Alluxio has TTL attributes associated with each file or directory. These attributes are saved as part of the journal and persist across cluster restarts. The active master node is responsible for holding the metadata in memory when Alluxio is serving. Internally, the master runs a background thread which periodically checks if files have reached their TTL expiration.

Note that the background thread runs on a configurable period, which is set to an hour by default. Data that has reached its TTL expiration immediately after a check will not be removed until the next check interval an hour later.

To set the interval to 10 minutes, add the following to alluxio-site.properties:

alluxio.master.ttl.checker.interval=10m

Refer to the configuration page for more details on setting Alluxio configurations.

APIs

There are two ways to set the TTL attributes of a path.

  1. Through the Alluxio shell command line
  2. Passively on each load metadata or create file

The TTL API is as follows:

SetTTL(path, duration, action)
`path`          the path in the Alluxio namespace
`duration`      the number of milliseconds before the TTL action goes into effect, this overrides
                any previous value
`action`        the action to take when duration has elapsed. `FREE` will cause the file to be
                evicted from Alluxio storage, regardless of the pin status. `DELETE` will cause the
                file to be deleted from the Alluxio namespace and under store.
                NOTE: `DELETE` is the default for certain commands and will cause the file to be
                permanently removed.

Command Line Usage

See the detailed command line documentation to see how to use the setTtl command within the Alluxio shell to modify TTL attribute.

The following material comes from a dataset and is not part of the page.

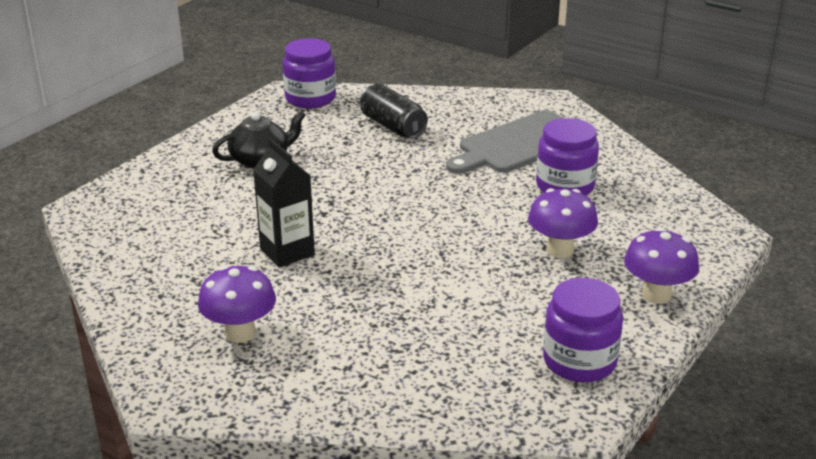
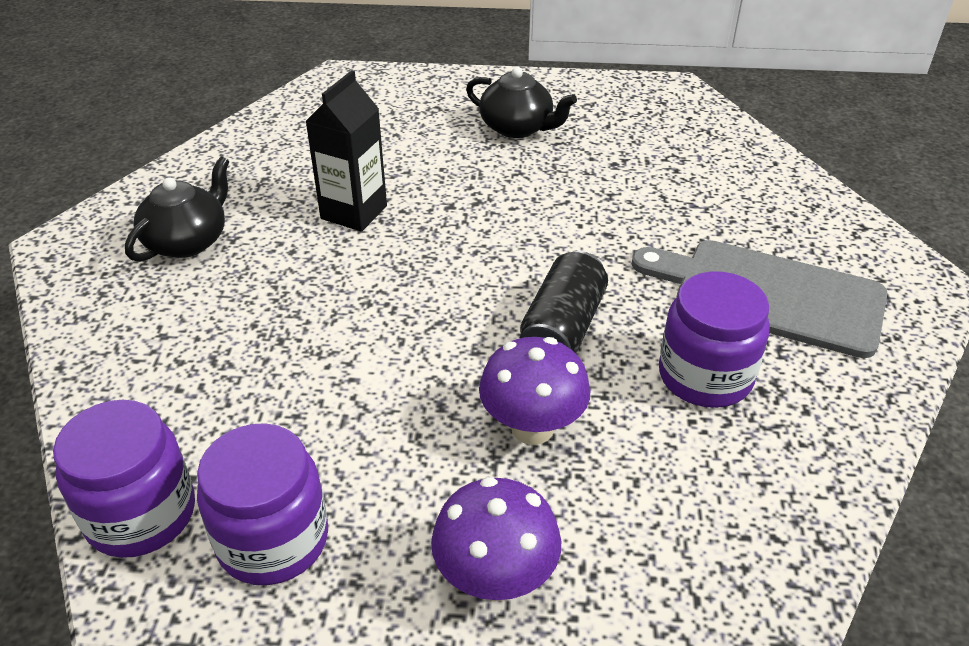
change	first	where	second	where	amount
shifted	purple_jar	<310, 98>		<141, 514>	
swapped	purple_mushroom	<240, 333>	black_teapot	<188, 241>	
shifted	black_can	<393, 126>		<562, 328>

Checking Alluxio Cache Capacity and Usage

The Alluxio shell command fsadmin report provides a short summary of space availability, along with other useful information. A sample output is shown below:

./bin/alluxio fsadmin report
Alluxio cluster summary:
    Master Address: localhost/127.0.0.1:19998
    Web Port: 19999
    Rpc Port: 19998
    Started: 09-28-2018 12:52:09:486
    Uptime: 0 day(s), 0 hour(s), 0 minute(s), and 26 second(s)
    Version: 1.8.0
    Safe Mode: true
    Zookeeper Enabled: false
    Live Workers: 1
    Lost Workers: 0
    Total Capacity: 10.67GB
        Tier: MEM  Size: 10.67GB
    Used Capacity: 0B
        Tier: MEM  Size: 0B
    Free Capacity: 10.67GB

The Alluxio shell also allows a user to check how much space is available and in use within the Alluxio cache.

To get the total used bytes in the Alluxio cache:

./bin/alluxio fs getUsedBytes

To get the total capacity of the Alluxio cache in bytes:

./bin/alluxio fs getCapacityBytes

The Alluxio master web interface gives the user a visual overview of the cluster and how much storage space is used. It can be found at http:/{MASTER_IP}:${alluxio.master.web.port}/. More detailed information about the Alluxio web interface can be found in our documentation.